Return exactly the final stretch of the records below, opening with the line that contains "mouse_move(265, 234)" and closing with the last line.

[Stored data Boundary: Start]

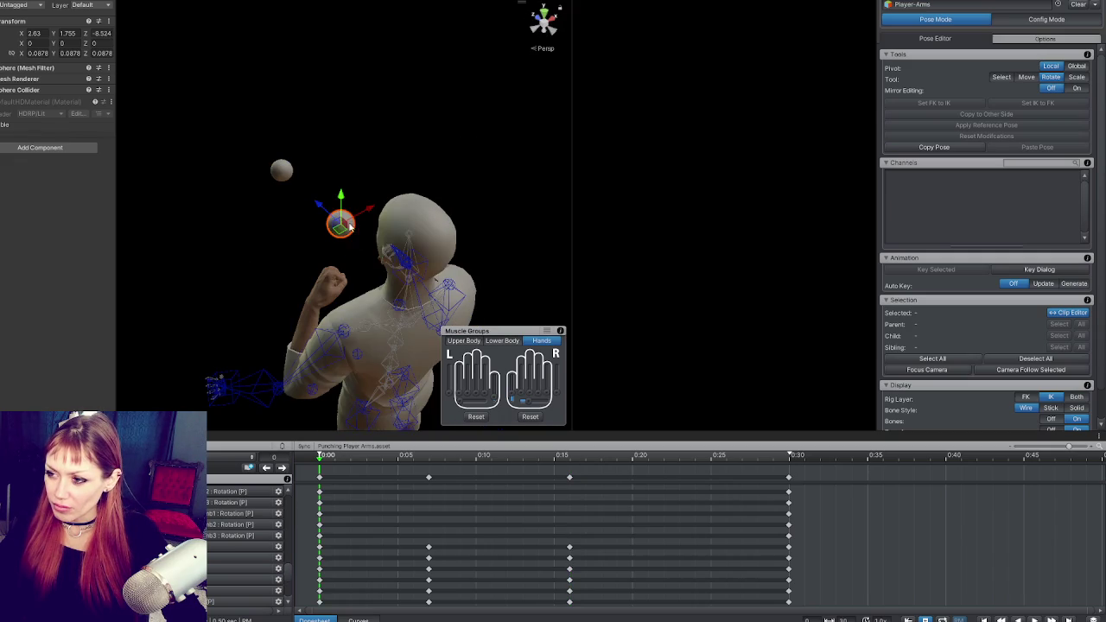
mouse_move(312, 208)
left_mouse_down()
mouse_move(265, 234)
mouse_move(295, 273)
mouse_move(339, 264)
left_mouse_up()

[Stored data Boundary: End]

Problem solution
mouse_move(265, 234)
mouse_move(295, 273)
mouse_move(339, 264)
left_mouse_up()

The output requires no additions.